It's Wednesday, you deserve a treat, like an episode of the Hell Gate Podcast! Listen here, or wherever you get your podcasts.
The Midtown building that threatened to collapse Tuesday is, thank goodness, stable—for now.
At around 8 a.m. Tuesday, the New York Fire Department received calls that bricks were falling from the Pfizer Building at 235 42nd Street, one of many former office buildings being renovated into apartments across the city. Around the same time, construction workers inside the building realized that a “structural column”—a beam responsible for holding up the building—had actually buckled on the 21st floor. In fact, in a video captured from inside, the beam looks dangerously close to snapping like a twig in wildfire season.
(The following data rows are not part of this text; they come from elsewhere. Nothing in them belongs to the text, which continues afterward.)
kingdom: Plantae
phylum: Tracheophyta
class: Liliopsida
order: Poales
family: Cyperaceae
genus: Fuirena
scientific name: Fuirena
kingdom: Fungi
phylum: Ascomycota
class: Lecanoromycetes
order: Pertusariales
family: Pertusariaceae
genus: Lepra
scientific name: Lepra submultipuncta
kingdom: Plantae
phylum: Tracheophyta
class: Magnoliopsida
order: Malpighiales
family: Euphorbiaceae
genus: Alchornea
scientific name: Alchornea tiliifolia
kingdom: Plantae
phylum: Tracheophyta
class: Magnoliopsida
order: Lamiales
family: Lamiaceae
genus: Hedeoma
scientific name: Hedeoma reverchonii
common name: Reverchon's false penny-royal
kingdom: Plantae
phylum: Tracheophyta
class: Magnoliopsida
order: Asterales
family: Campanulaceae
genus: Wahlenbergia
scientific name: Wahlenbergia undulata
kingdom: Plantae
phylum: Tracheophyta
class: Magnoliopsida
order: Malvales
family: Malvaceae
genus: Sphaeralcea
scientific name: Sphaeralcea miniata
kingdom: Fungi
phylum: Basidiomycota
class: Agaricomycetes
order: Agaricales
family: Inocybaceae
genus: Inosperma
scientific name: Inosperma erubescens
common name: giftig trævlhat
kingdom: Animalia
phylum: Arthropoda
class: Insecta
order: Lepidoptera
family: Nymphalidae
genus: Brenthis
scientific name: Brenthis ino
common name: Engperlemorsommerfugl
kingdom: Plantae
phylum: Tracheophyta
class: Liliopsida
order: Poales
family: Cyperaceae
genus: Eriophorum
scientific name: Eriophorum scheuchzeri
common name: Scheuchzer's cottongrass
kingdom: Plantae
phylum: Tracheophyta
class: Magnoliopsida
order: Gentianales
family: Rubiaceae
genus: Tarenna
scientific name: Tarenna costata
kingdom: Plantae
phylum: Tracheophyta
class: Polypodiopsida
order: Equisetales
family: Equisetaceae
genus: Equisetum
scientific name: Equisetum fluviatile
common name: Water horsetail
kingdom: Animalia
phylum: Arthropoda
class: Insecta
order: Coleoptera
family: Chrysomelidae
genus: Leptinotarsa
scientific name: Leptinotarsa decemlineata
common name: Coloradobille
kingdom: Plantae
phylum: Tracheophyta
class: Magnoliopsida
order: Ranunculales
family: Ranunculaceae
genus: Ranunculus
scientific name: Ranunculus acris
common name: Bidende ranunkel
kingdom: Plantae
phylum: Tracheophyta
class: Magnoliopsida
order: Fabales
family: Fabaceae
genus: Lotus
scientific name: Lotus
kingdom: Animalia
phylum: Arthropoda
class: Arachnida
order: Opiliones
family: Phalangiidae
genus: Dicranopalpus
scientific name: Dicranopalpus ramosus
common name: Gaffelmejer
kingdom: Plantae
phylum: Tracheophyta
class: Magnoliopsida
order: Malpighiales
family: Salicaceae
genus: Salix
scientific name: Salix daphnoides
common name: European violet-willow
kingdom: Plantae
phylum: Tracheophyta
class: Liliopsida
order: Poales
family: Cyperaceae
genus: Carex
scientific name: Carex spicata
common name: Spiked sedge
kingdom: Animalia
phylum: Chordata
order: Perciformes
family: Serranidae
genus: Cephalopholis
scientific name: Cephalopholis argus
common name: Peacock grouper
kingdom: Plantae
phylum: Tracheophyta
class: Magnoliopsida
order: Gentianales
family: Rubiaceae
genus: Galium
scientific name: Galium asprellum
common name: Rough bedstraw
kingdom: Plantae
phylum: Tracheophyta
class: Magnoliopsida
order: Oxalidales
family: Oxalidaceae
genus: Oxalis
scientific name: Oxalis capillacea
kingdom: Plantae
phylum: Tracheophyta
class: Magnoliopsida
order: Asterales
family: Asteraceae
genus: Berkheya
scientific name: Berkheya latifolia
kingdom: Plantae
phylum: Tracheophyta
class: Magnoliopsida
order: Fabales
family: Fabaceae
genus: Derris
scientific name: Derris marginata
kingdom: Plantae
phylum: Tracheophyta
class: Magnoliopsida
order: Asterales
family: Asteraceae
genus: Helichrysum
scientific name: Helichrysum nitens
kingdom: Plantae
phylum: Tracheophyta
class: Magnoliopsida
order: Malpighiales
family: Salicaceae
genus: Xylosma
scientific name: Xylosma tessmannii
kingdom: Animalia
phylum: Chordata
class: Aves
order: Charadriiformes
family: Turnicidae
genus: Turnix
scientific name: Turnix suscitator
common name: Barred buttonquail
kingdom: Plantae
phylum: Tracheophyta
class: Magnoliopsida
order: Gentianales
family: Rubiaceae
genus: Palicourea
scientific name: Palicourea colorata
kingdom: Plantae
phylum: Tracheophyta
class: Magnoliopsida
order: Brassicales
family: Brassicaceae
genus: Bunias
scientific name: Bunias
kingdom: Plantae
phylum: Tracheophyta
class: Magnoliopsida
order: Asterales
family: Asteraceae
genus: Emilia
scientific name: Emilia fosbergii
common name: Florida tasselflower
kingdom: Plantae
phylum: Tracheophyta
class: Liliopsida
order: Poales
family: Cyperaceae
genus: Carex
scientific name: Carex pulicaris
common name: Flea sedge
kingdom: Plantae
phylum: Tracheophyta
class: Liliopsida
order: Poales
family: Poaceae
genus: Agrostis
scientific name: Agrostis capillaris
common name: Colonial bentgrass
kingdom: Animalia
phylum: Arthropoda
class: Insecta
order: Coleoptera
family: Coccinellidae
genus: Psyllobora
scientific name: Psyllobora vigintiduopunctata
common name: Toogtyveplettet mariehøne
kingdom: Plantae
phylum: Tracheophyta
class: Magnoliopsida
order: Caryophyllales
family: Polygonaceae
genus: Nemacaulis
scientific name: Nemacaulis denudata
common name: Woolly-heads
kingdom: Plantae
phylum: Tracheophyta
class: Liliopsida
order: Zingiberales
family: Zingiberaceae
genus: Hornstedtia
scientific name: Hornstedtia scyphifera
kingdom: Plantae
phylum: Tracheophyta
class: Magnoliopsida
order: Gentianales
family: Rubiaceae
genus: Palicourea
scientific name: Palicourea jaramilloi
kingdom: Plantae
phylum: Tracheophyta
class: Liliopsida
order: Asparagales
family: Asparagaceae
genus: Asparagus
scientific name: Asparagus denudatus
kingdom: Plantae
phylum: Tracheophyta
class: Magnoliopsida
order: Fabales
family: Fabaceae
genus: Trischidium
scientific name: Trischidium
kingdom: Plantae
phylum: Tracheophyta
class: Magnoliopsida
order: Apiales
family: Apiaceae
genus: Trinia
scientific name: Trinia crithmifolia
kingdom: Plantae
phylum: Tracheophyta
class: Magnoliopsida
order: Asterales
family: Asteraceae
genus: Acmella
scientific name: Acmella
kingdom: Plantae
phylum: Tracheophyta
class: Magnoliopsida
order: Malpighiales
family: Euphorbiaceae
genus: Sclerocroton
Not good!
The workers immediately "self-evacuated" (the official term for getting the fuck up out the building), and the 21st to 26th floors began to cave in "due to stress." Cliff Johnson, a construction worker and Steamfitters Union rep, told a reporter from amNY that the building contractors "obviously didn't add the right amount of steel, so the whole north side is crumbling. The I-beams are bending like cigarettes in there. Which is super dangerous."
The FDNY shut down the surrounding perimeter and evacuated nine nearby buildings, including two hotels and a private school where 400 kids were having summer camp. Inspectors from the Department of Buildings showed up to assess the situation. FDNY monitors noted that, by midday Tuesday, the building "continued to move." The New York Times started a live blog.